If you’re not a wine fan, you may wonder why wine snobs pay so much attention to vintage dates. If you drink the occasional bottle of “Raunchy ‘Roo Red” or “Zesty Zebra Shiraz”, the vintage dates matter very little: by the name, you’d guess they’d be from Australia or South Africa, both hot climate wine countries. Vintage dates are much less important for hot climate wines: the variation from year to year is relatively small. As Michael Pinkus points out, however, it matters a great deal for cool climate wine countries:
Many wine drinkers never notice the vintage date on the wine they are drinking — they just blindly go off buying wine. I talk to many people and very few know what year they’re drinking, just the producer. In a wine region like Ontario that’s a odd way to be drinking your wine. We’re a cool climate region after all and if you don’t understand the difference between a good vintage wine a mediocre vintage wine you could be stuck with a lot of 2003s in your cellar for 10 years or more. The key is to know their drink-ability (2003) or conversely, know how long you should be holding onto wines like [these], a few extra years of aging will give these wines time to mature and integrate, drink them too early and you’ll miss out on all the fun.
In a cool climate region (Ontario, Bordeaux, New Zealand) Vintage date means more than in a hot climate region (Australia, Argentina, Chile) — there temps are always beautiful (read: warm and sunny) and vintage variation plays little part in the finished wine; while in a cool climate region harvest is a waiting game and in many years prayer is a grape farmers best friend.

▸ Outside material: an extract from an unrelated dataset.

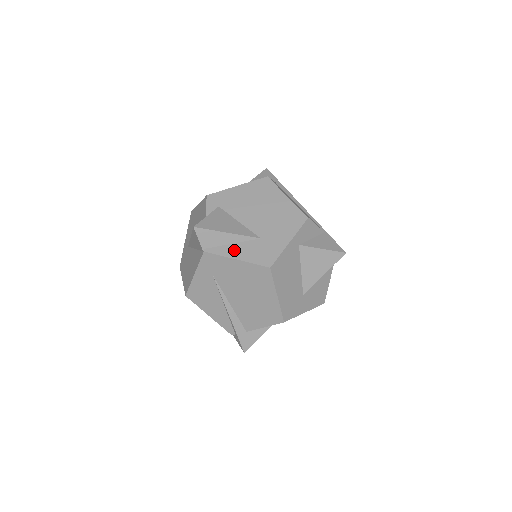
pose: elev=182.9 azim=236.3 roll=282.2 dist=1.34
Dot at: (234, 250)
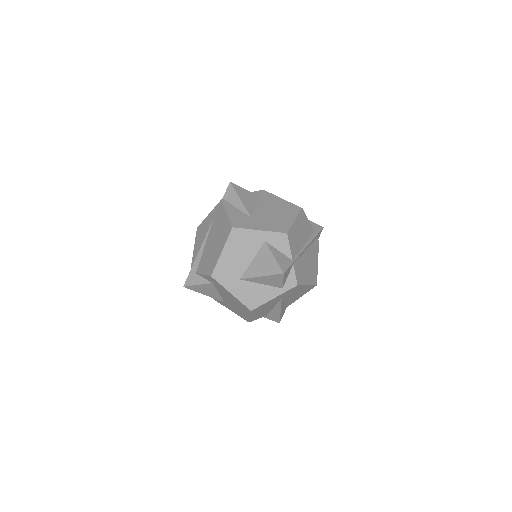
Dot at: (233, 210)
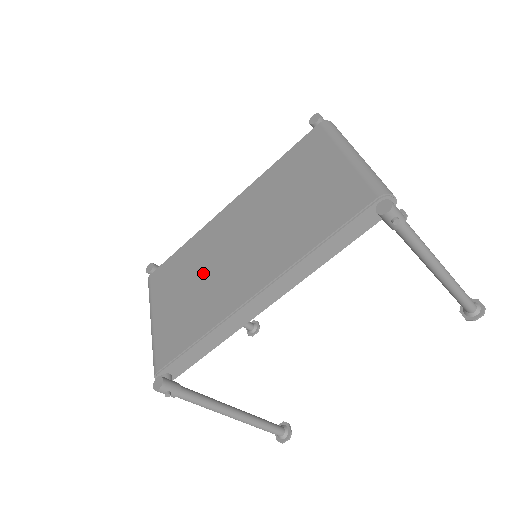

Take 2010 for instance, this year has the likelihood and pedigree to be even better than the much lauded 2007. What makes 2010 better? Glad you asked. While 2007 had lots of heat and little rain (which grapes love), 2010 has been a longer growing season, with lots of heat and rain has come at the “appropriate” times. If you’ll recall our winter was very mild and bud break occured in April, at that time the prayer for farmers was the ‘Psalm of No Frost’. A longer growing season with lots of heat means good grapes — but that does not always apply to all grapes, but that’s really a discussion for another time.
Most determine a good season by how well the red grapes are going to be — in a cool region white grapes grow well year-after-year — but many of the Bordeaux red grapes struggle (Merlot, Cabernet Sauvignon and Cabernet Franc). 2007 was a great year for the usual Bordeaux varietals as well as others reds that don’t often ripen fully under the Ontario skies.